─── INPUT

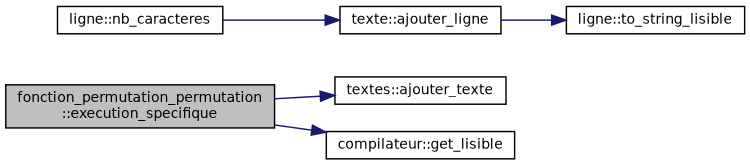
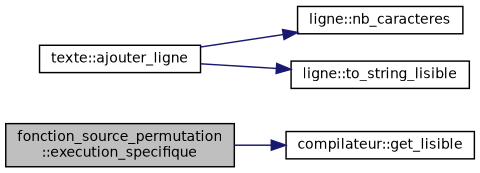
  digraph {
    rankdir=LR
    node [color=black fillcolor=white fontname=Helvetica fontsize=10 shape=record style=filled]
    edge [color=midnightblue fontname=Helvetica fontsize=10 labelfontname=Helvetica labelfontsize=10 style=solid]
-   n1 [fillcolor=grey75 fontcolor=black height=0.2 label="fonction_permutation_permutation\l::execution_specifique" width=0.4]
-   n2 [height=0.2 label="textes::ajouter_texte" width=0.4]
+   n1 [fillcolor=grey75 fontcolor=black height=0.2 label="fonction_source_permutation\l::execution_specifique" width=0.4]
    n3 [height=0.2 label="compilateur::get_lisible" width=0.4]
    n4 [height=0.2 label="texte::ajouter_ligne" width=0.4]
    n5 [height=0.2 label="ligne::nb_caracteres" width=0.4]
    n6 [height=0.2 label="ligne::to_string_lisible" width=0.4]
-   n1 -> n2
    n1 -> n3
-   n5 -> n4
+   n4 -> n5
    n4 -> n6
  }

──────

# [TASK INSTRUCTIONS]
Reproduce the listing above line by line and without any alteration, leaving out the two pictures.

# [RESPONSE]
  digraph {
    rankdir=LR
    node [color=black fillcolor=white fontname=Helvetica fontsize=10 shape=record style=filled]
    edge [color=midnightblue fontname=Helvetica fontsize=10 labelfontname=Helvetica labelfontsize=10 style=solid]
-   n1 [fillcolor=grey75 fontcolor=black height=0.2 label="fonction_permutation_permutation\l::execution_specifique" width=0.4]
-   n2 [height=0.2 label="textes::ajouter_texte" width=0.4]
+   n1 [fillcolor=grey75 fontcolor=black height=0.2 label="fonction_source_permutation\l::execution_specifique" width=0.4]
    n3 [height=0.2 label="compilateur::get_lisible" width=0.4]
    n4 [height=0.2 label="texte::ajouter_ligne" width=0.4]
    n5 [height=0.2 label="ligne::nb_caracteres" width=0.4]
    n6 [height=0.2 label="ligne::to_string_lisible" width=0.4]
-   n1 -> n2
    n1 -> n3
-   n5 -> n4
+   n4 -> n5
    n4 -> n6
  }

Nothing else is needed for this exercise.